Nowadays, companies try to optimize their profitability through the efficient and economical use of resources and labor, for do it they need financial road maps to show how they will allocate their resources in order to achieve their business objectives. In other words, companies need to establish a budget. A budget is a description of a financial plan; it describes a period in the future not in the past. The long term planning involves setting objectives and defining and selecting strategies which will enable a business to achieve those objectives.
Budgeting is a very important part of this process and can be defined as stating formally, in quantitative terms, what the business plans to achieve in the immediate future (S.Kenp and E. Dumbar; 2003). Budgeting has two primary functions: planning and control. Using budgets as a control mechanism represent benefits for the company.
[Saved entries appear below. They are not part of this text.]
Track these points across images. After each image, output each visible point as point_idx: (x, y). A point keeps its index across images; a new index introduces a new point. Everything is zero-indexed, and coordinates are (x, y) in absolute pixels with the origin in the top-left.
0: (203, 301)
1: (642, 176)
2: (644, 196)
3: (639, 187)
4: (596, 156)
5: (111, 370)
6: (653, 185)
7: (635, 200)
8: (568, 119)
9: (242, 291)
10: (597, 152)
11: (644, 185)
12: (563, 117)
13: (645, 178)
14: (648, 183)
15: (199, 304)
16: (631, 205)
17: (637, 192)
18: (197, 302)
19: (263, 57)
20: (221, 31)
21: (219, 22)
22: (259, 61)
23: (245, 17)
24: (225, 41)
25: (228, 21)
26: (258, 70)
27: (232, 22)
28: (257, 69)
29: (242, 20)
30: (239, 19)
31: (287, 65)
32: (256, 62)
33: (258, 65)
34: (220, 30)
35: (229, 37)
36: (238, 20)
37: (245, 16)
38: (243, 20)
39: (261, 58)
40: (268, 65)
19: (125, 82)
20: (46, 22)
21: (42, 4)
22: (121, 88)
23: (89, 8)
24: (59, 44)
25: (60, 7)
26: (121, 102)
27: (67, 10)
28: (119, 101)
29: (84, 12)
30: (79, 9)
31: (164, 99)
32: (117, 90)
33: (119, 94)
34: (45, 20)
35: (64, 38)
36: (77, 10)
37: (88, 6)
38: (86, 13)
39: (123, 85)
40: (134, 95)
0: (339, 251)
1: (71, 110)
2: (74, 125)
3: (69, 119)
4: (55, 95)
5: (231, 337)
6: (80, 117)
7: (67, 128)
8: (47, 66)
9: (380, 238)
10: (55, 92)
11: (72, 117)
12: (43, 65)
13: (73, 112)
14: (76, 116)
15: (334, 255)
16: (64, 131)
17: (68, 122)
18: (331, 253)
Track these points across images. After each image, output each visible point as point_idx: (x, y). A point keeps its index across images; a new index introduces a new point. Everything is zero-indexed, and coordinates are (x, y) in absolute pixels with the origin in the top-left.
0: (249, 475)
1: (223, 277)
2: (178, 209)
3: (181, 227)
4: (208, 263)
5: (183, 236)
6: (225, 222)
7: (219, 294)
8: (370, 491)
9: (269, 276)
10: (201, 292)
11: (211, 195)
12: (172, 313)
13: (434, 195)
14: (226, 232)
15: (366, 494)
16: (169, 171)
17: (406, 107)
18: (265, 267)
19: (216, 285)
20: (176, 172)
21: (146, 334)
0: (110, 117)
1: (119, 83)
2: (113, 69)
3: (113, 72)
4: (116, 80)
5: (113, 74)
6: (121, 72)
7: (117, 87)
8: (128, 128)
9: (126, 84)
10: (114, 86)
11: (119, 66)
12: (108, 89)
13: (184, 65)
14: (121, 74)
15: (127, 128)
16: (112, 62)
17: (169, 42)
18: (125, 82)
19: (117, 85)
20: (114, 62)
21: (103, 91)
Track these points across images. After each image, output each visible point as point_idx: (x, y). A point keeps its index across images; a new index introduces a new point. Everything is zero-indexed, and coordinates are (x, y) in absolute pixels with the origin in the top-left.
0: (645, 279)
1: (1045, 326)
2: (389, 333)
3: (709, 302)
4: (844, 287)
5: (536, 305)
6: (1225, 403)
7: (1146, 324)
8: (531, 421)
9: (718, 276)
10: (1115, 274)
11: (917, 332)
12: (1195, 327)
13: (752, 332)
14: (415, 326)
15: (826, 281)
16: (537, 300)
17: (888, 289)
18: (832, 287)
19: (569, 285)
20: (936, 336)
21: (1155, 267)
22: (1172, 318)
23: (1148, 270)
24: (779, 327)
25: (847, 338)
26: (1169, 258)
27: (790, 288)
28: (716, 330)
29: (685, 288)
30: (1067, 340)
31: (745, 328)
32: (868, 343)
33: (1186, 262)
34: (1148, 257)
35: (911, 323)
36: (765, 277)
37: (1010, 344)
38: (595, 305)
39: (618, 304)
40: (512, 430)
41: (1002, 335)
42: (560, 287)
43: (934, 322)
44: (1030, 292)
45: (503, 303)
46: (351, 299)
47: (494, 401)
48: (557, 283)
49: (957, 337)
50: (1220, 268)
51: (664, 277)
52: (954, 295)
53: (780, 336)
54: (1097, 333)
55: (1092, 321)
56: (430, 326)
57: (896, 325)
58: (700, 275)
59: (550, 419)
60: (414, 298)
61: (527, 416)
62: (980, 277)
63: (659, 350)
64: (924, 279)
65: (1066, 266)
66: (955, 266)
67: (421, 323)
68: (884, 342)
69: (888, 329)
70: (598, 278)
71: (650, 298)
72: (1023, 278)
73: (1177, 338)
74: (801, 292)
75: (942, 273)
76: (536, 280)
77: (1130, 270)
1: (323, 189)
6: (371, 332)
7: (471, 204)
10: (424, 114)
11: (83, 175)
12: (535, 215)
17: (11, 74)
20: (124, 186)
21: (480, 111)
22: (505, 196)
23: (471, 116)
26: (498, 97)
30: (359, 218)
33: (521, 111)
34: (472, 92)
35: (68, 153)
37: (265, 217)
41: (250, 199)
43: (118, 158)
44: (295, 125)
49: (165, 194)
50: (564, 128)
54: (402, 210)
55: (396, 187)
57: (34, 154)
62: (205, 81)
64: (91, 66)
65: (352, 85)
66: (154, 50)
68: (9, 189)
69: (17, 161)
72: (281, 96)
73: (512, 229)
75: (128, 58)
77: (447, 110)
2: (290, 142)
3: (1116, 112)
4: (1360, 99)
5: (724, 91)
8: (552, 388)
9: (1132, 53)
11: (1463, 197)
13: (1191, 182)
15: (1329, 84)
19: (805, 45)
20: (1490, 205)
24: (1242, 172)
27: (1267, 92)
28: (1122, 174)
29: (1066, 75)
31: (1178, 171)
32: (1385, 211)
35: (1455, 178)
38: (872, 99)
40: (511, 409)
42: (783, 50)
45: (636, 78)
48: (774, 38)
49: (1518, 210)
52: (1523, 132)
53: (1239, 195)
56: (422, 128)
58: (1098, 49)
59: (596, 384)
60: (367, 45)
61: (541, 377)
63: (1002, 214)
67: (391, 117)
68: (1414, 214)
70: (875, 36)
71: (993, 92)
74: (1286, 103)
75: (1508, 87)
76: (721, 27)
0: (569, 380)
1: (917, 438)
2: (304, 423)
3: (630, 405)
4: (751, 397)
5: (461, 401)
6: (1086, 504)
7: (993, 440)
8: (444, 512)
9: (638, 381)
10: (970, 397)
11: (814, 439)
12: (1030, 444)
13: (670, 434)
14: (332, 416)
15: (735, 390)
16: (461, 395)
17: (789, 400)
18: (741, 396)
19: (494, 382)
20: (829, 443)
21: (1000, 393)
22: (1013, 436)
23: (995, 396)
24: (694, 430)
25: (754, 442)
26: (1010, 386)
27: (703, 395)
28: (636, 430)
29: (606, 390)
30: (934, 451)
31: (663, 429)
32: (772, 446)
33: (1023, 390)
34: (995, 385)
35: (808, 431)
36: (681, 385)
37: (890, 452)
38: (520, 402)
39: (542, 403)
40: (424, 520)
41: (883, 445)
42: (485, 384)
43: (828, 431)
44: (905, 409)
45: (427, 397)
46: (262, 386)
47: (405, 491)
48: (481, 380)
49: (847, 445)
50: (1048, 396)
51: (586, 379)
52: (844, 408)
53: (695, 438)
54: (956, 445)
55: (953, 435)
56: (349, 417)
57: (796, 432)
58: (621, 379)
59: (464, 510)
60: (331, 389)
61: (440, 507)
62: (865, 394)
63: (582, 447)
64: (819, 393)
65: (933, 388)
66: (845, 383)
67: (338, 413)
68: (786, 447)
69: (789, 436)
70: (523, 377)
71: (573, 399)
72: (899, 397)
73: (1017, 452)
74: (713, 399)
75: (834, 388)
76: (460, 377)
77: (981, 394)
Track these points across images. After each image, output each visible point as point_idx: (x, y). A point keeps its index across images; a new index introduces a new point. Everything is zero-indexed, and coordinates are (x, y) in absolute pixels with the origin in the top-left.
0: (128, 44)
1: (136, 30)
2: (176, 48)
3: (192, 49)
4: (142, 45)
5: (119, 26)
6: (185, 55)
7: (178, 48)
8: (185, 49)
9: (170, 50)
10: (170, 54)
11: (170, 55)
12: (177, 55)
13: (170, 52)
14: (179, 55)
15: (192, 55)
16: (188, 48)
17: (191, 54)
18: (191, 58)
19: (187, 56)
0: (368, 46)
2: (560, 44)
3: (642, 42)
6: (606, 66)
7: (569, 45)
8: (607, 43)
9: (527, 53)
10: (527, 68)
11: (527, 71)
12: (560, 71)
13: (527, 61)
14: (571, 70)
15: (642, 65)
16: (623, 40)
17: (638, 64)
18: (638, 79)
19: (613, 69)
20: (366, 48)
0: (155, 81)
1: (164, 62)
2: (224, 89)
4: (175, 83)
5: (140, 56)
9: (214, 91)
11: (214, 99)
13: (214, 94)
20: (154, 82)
Indeed, to start the budgetary control aims to maximize the profit of the company (R.Banham; 2000). In order to achieve this goal, it is necessary to undertake a co-ordination of different functions and a good planning. If there is a proper control over different revenue and capital expenditures; the resources will be put to the best possible use.
Moreover, the budgeting control improves the co-ordination within the company (A. Wildavsky; 2003). In fact, the working of the various departments and sectors is well co-ordinate and the budgets of different departments have a bearing on one another. So, the co-ordination of various executives as well as subordinates is necessary for achieving budgeted targets. Thanks to the budget control all efforts are put jointly to achieve the common objective of the organization.